▶ _GIVEN TEXT_:
RetireOne, which is part of Aria Retirement Solutions, added the product in conjunction with Midland National Life Insurance Co. The annuity, dubbed Constance, is a commission-free living benefit that is paired with, but separate from, about 200 mutual funds, ETFs and model portfolios that RIAs can select from numerous investment providers, according to the firm.

That pairing of a stand-alone living benefit insurance component with separate underlying investments means that RIAs can effectively apply a lifetime income wrap to brokerage accounts and traditional or Roth IRAs, the company said.

The product is similar to a guaranteed living withdrawal benefit that accompanies variable annuities, but it differs in that the underlying investments are at separate custodians — not under the insurance company’s administration.

“This is really a sequence-of-return-risk product,” RetireOne CEO Dave Stone said. “Anybody who’s within five years of retirement … is a perfect candidate for this.”

The insurance component begins making payments in retirement to the policy owner after the assets in the account have been depleted. It has three different payment options, one of which drops payments by 100 basis points after the covered assets are exhausted, another that keeps payments at the same level and a third that can increase them based on the 10-year Treasury.

“The goal here was to hit a 5% withdrawal rate at age 65, which is becoming more difficult to do in a low interest-rate environment,” Stone said.

Fees range from 110 bps to 220 bps, varying by the level of equity exposure and payment options, although fees will likely average 130 bps to 160 bps for most clients, he said.

The fee rates decrease as accounts grow as a result of investment returns, so that clients effectively pay the same rate they did on contributions, he said.

▶ _ACTIVITIES_:
a: What payment options does the annuity passage describe for the insurance component? List all of them.
b: In the annuity passage, what range do the product's fees span?
c: Output the stretch of the annuity passage from "The insurance component" through "clients, he said.", copied word for word.

▶ _PROVIDED RECORDS_:
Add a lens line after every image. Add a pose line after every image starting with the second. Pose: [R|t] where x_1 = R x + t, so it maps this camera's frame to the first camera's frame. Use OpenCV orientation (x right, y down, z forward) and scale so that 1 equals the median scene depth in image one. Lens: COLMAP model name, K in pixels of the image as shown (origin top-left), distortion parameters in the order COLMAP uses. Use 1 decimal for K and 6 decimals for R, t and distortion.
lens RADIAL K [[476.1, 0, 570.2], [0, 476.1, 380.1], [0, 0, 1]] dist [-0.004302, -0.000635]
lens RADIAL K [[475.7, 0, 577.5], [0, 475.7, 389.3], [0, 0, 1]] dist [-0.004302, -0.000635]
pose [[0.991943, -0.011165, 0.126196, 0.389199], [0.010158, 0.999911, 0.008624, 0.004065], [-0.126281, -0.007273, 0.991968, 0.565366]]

* * *

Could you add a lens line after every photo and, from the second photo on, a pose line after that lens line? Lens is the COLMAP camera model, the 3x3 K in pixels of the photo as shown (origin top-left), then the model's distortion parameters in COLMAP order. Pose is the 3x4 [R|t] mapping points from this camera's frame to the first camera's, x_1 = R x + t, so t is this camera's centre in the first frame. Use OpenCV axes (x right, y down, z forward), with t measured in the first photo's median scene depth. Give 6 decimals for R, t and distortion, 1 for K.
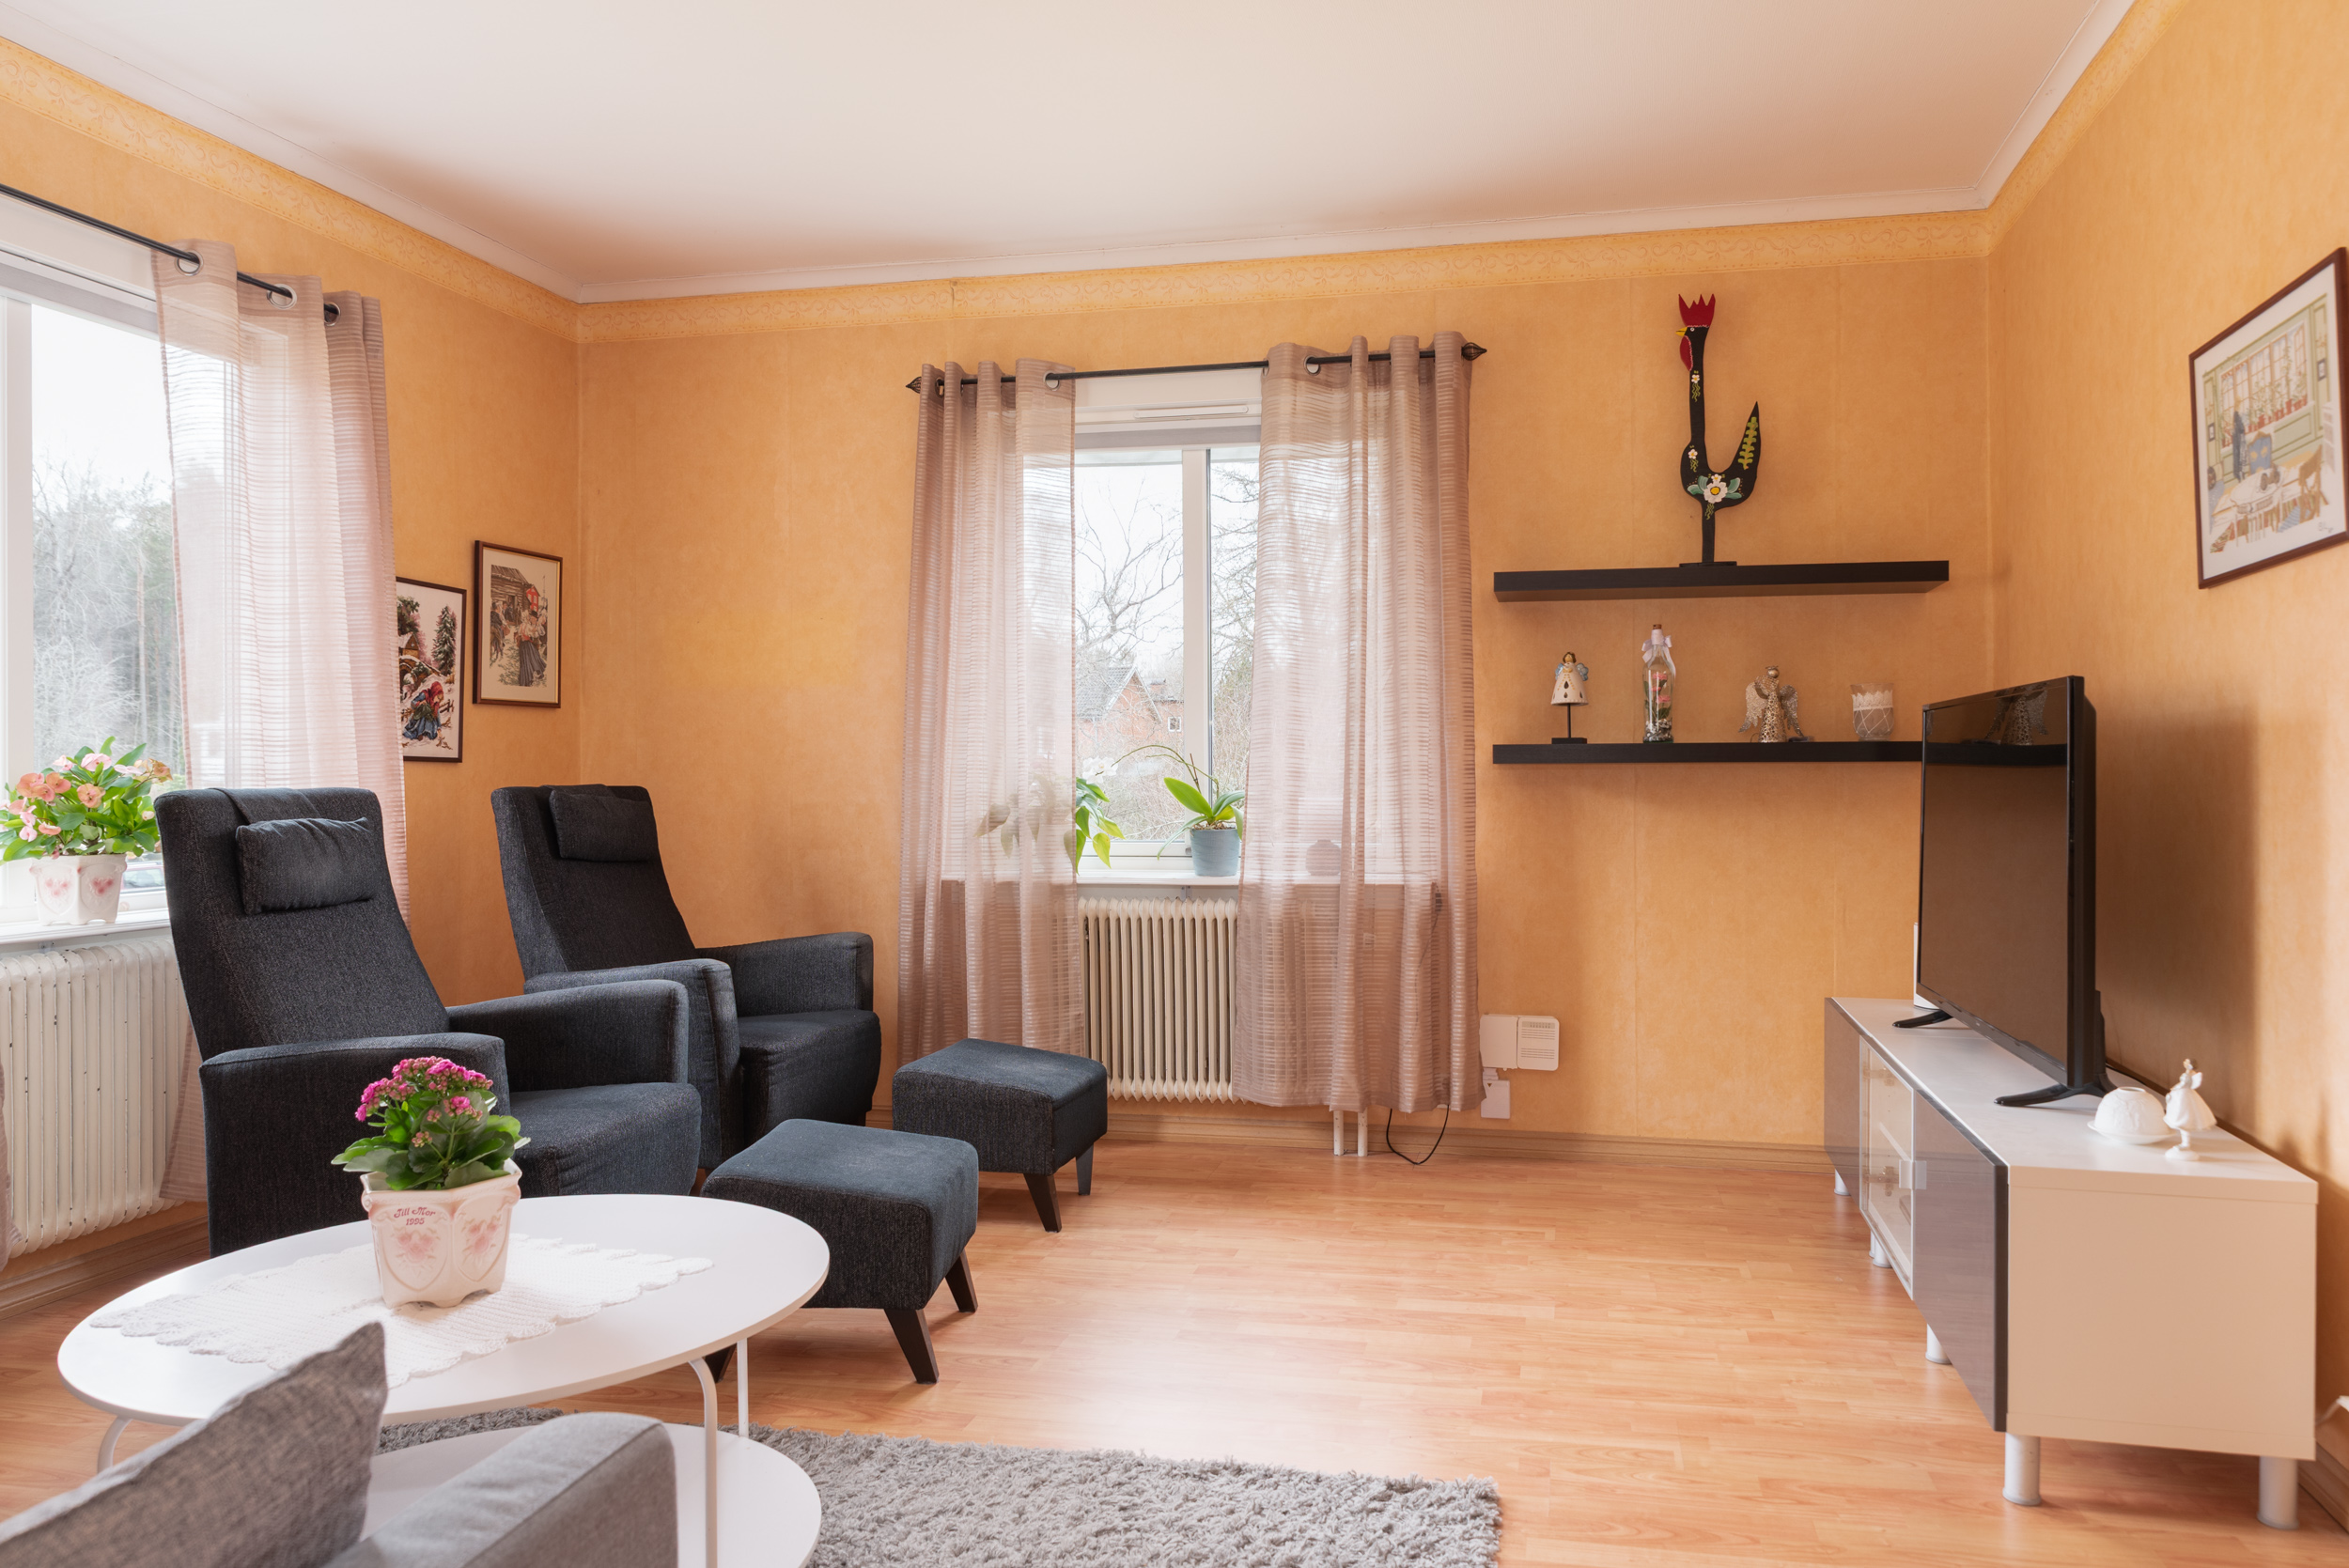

▶ _REPLIES_:
a:
- One that drops payments by 100 basis points after the covered assets are exhausted
- One that keeps payments at the same level
- One that can increase payments based on the 10-year Treasury

b: From 110 bps to 220 bps.

c:
The insurance component begins making payments in retirement to the policy owner after the assets in the account have been depleted. It has three different payment options, one of which drops payments by 100 basis points after the covered assets are exhausted, another that keeps payments at the same level and a third that can increase them based on the 10-year Treasury.

“The goal here was to hit a 5% withdrawal rate at age 65, which is becoming more difficult to do in a low interest-rate environment,” Stone said.

Fees range from 110 bps to 220 bps, varying by the level of equity exposure and payment options, although fees will likely average 130 bps to 160 bps for most clients, he said.